Putting the “Purdue” in Purdue University Press: Letter from the Director

August 24th, 2020

This post was written by the director of Purdue University Press, Justin Race. It is the first in a series celebrating PUP’s 60th Anniversary by featuring the work the Press does on and around campus. You can find the whole series, Putting the “Purdue” in Purdue University Press, here.


 

Though obvious, it bears stating: every university press belongs to a particular university. Though we publish authors who are located across the world and seek a global audience, it is Purdue that we serve first and foremost. In a broad sense, that means projecting the university brand to readers everywhere. In a more immediate sense, it means partnering with the Purdue community to produce and disseminate the worthwhile and impactful scholarship being done right in our backyard.

Each year we publish a volume with the Center for C-SPAN Scholarship and Engagement—books that are freely available open access through Purdue e-Pubs. In November we will publish our eightieth book in the Purdue Studies in Romance Literatures series through a decades-long partnership with the School of Languages and Cultures. Our New Directions in the Human-Animal Bond series showcases cutting-edge research on the interplay between people and animals. We handle the review, editing, and publication of all the reports of the Joint Transportation Research Program, including each year’s Road School proceedings.
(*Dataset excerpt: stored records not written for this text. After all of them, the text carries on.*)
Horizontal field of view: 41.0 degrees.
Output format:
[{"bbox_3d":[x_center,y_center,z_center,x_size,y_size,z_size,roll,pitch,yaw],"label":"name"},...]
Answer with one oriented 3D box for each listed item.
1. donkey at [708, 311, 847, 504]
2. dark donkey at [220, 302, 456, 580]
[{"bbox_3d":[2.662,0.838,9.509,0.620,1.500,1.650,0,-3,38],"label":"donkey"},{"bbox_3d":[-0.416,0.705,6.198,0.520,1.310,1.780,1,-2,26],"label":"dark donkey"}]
And just a month ago we announced a new partnership with the Susan Bulkeley Butler Center for Leadership Excellence to launch a series on careers in higher education.

As the university is committed to student success, so is our press, offering two student-focused journals: the Journal of Purdue Undergraduate Research and the Purdue Journal of Service-Learning and International Engagement. Both are open access—in addition to eight other open access journals sponsored and edited by members of Purdue.
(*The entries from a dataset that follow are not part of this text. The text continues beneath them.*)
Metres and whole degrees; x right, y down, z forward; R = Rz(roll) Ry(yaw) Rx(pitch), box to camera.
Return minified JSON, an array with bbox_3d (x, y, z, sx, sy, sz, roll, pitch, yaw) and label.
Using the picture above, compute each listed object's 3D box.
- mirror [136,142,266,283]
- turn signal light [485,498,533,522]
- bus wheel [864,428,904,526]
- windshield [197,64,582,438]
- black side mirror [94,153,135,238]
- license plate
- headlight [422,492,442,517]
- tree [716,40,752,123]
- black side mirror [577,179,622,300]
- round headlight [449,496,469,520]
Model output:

Last year we helped celebrate Purdue’s sesquicentennial with two definitive, beautiful histories about the university and student life: Ever True and Purdue at 150. Both are part of our Founders Series, which includes a multitude of works on the university and its impact. We have always published departmental histories, most recently A Passion for Excellence: The History of Aviation Education at Purdue University.

Here in the “cradle of astronauts,” we have a ranging list of titles on space, including two volumes of letters written to Neil Armstrong, capitalizing on the collection of his papers held by the university’s Archives and Special Collections.

This is hardly an exhaustive list, but rather a sampling of the value a press can provide to its parent institution, which we have been doing for sixty years and counting. From giving students their first publication credit to producing government reports to publishing specialized monographs to documenting the university’s history to hosting a wide array of book series and journals edited by our faculty: our press is active throughout our community, working toward student success, fulfilling our mission as a land-grant university, and bringing to the world the worthwhile scholarship done here. Purdue University Press truly belongs to all of us.